**Task brief:** For every line in the material below that holds "само", report the line.

**Data provided:**
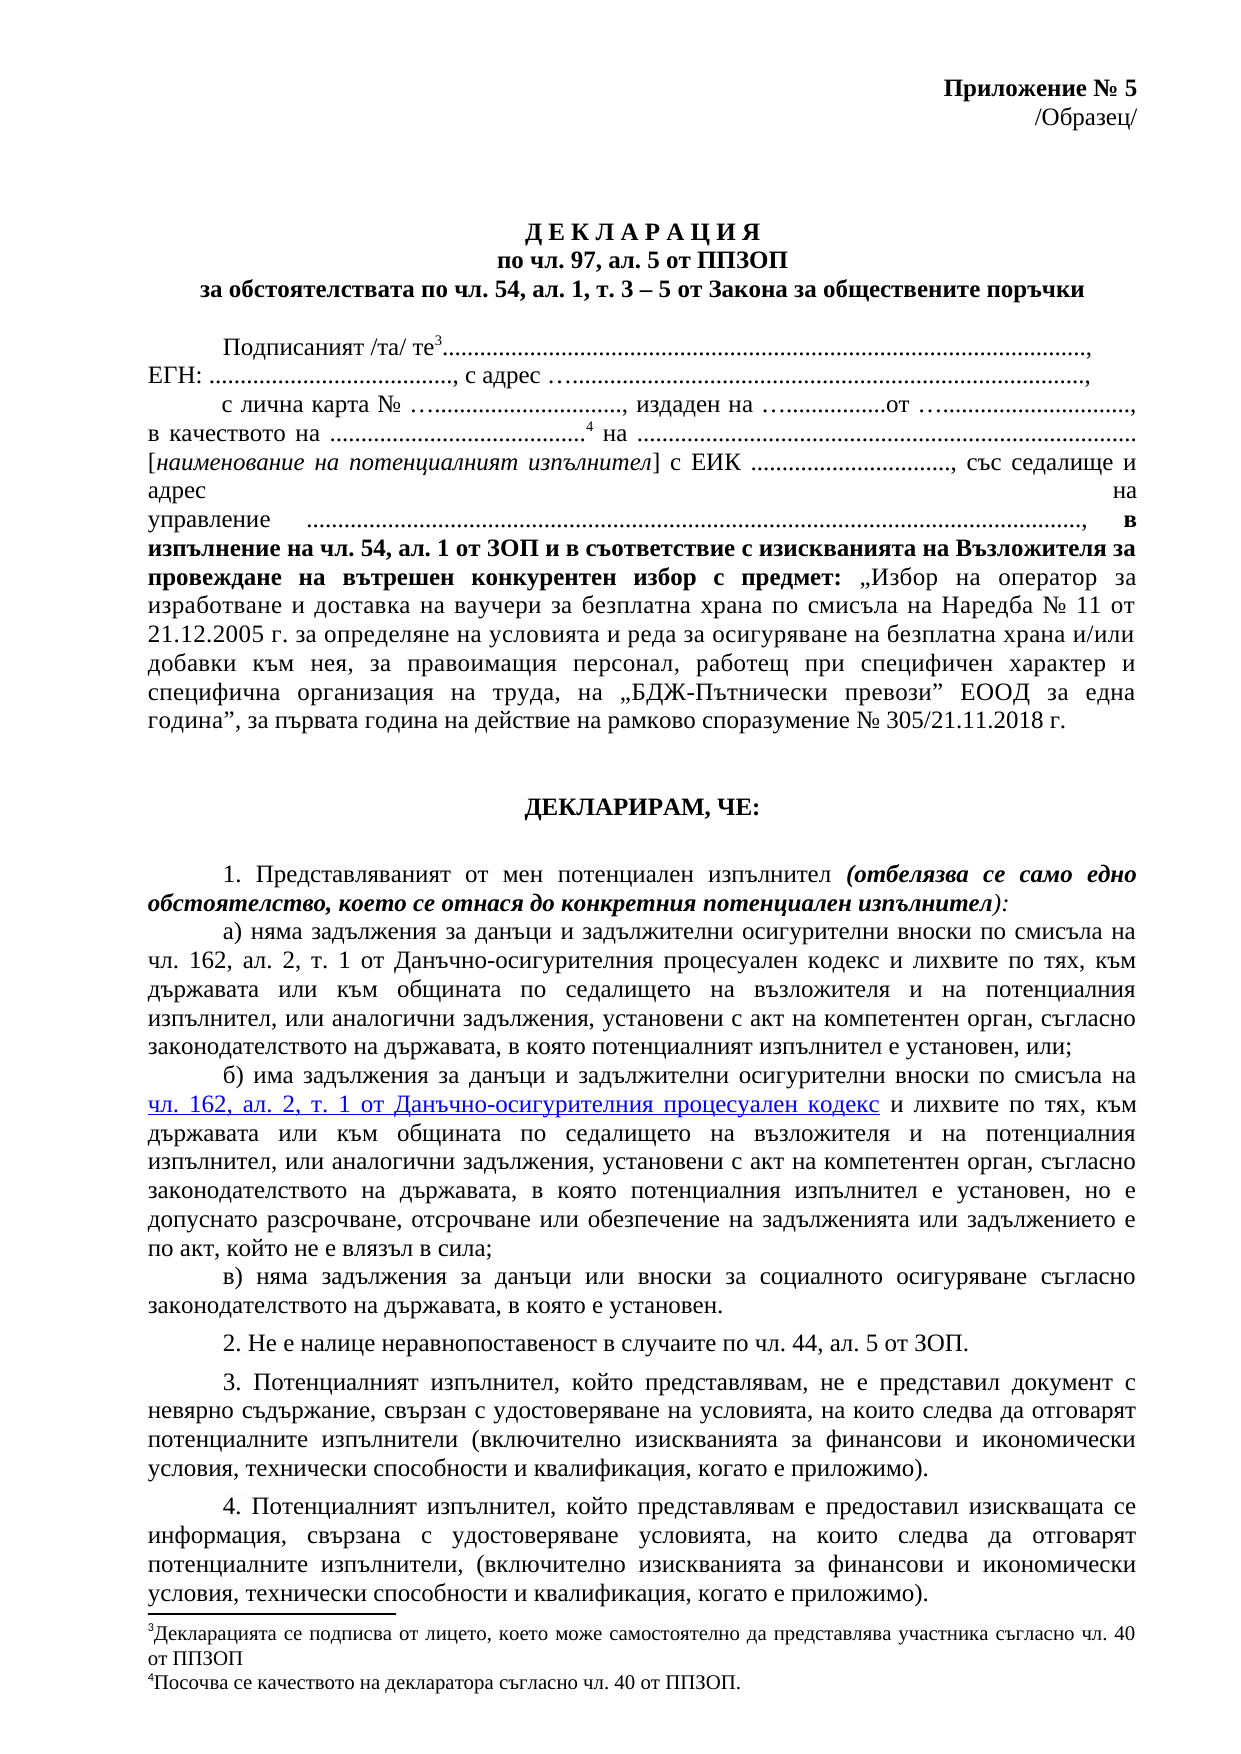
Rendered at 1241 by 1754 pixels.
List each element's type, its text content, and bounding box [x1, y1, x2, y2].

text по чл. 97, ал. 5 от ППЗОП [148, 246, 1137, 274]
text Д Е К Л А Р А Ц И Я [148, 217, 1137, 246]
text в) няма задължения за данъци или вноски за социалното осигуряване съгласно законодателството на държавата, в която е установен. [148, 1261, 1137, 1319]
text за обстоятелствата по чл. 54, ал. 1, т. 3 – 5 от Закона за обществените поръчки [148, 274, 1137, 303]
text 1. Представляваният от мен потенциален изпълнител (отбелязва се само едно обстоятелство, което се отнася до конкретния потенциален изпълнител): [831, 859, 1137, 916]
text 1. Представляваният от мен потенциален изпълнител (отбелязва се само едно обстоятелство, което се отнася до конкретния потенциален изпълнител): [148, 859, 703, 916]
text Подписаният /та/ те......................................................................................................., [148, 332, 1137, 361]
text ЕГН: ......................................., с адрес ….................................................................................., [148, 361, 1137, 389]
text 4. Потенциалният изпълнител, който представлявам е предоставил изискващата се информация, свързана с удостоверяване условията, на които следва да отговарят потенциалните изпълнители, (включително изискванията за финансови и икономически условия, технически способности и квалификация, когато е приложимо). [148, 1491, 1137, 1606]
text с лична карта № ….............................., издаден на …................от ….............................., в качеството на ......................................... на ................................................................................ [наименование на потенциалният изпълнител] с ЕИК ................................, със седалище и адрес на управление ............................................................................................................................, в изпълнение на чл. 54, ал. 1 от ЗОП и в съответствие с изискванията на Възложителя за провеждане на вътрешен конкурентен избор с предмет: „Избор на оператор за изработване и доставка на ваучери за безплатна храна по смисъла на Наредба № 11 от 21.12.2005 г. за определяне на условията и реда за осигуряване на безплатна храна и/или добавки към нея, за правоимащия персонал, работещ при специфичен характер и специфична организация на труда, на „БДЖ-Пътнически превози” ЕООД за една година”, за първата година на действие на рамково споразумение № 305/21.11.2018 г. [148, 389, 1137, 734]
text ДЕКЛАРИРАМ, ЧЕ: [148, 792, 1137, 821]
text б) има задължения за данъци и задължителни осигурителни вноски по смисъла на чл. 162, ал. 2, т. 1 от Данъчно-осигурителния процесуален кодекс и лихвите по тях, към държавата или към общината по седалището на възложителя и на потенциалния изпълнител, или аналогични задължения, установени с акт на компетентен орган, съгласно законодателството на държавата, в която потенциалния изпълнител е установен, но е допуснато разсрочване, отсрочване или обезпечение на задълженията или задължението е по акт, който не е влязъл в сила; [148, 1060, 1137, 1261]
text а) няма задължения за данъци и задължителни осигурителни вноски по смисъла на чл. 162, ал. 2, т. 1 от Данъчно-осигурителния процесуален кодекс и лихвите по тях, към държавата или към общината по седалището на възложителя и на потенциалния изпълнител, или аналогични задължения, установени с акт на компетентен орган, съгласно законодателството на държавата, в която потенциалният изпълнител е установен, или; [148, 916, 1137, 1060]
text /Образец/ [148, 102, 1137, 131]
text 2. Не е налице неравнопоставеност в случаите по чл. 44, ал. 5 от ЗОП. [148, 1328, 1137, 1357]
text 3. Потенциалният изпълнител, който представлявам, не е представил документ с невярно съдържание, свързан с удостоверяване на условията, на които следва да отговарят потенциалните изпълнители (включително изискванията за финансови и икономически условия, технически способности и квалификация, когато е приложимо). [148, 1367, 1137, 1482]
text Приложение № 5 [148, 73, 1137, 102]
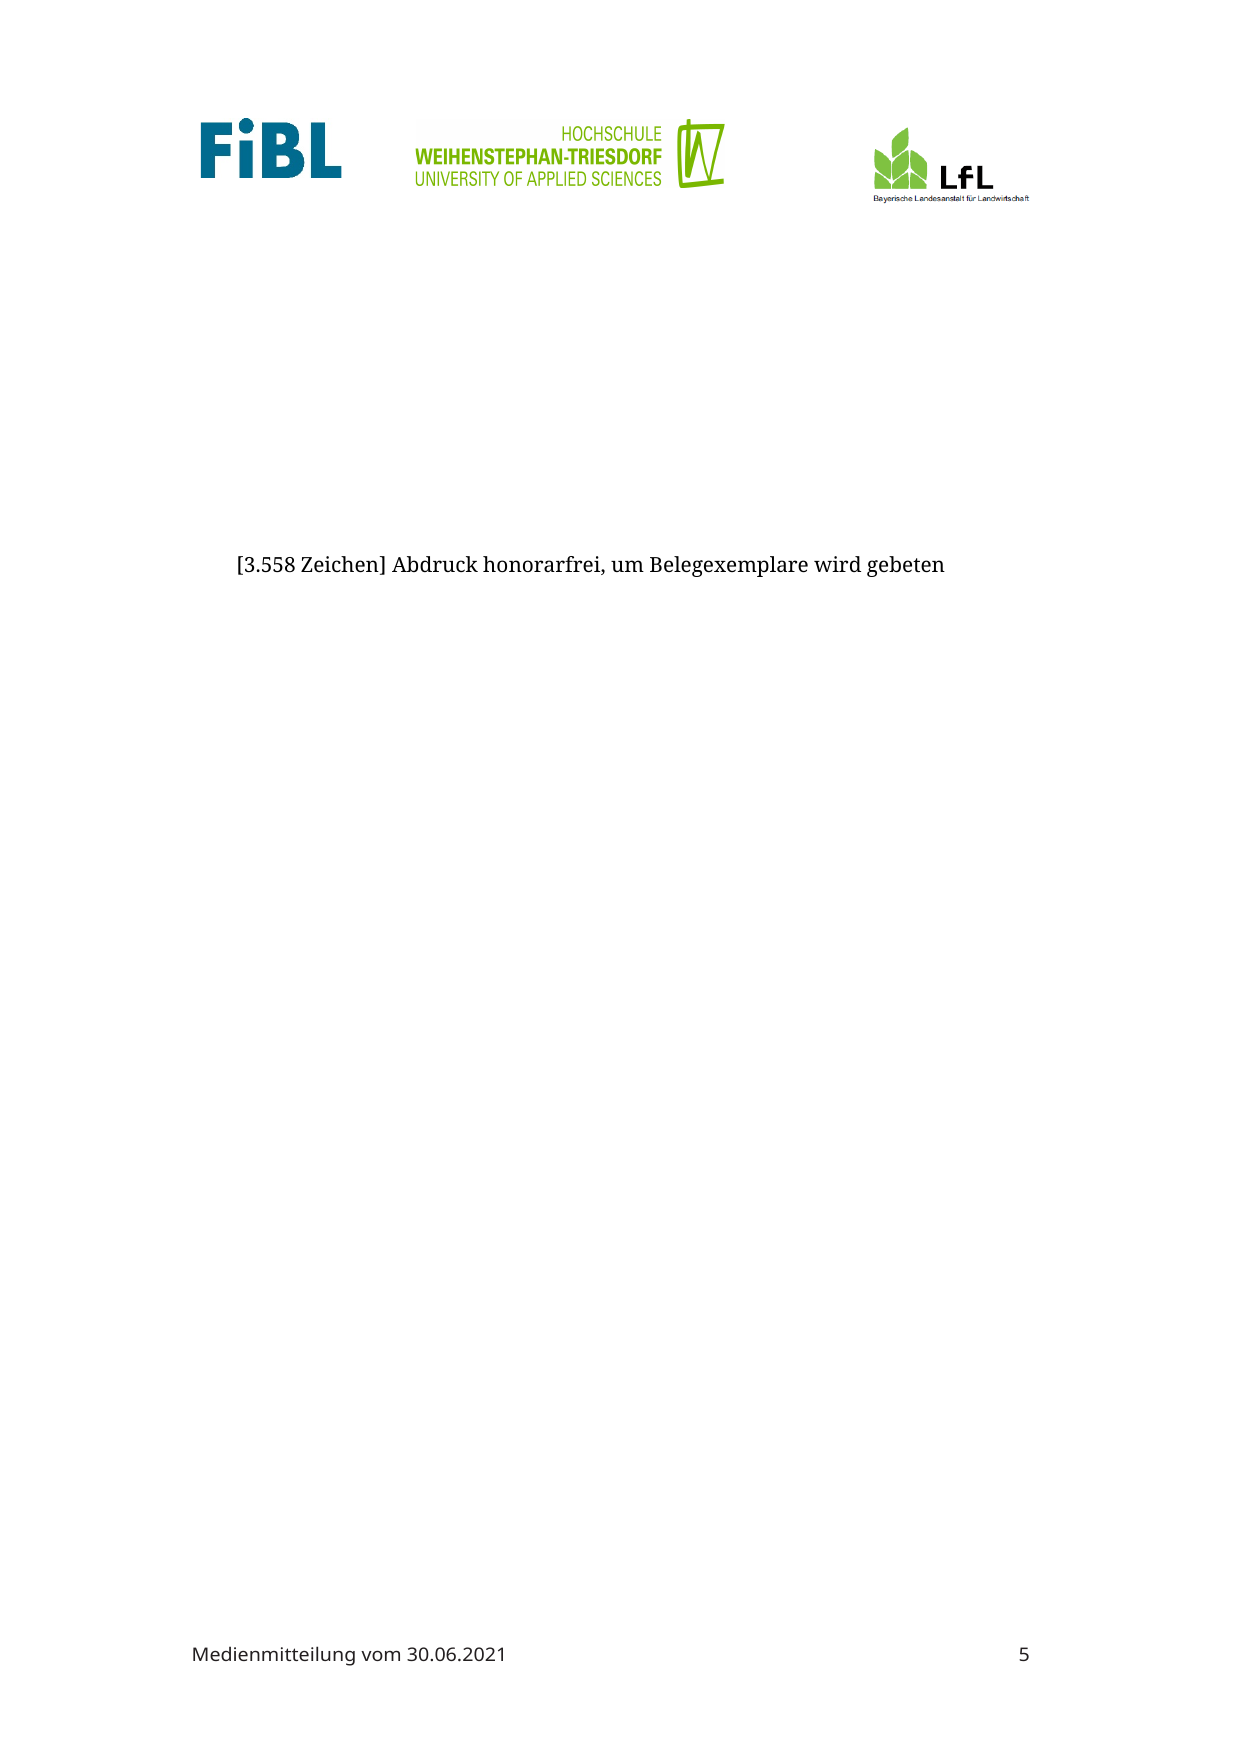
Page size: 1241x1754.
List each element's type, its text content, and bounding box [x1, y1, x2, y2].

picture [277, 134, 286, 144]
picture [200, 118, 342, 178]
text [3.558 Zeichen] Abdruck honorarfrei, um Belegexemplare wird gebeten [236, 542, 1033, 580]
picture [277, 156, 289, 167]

**Solution to this problem:**
text 1. Представляваният от мен потенциален изпълнител (отбелязва се само едно обстоятелство, което се отнася до конкретния потенциален изпълнител): [831, 859, 1137, 916]
text 1. Представляваният от мен потенциален изпълнител (отбелязва се само едно обстоятелство, което се отнася до конкретния потенциален изпълнител): [148, 859, 703, 916]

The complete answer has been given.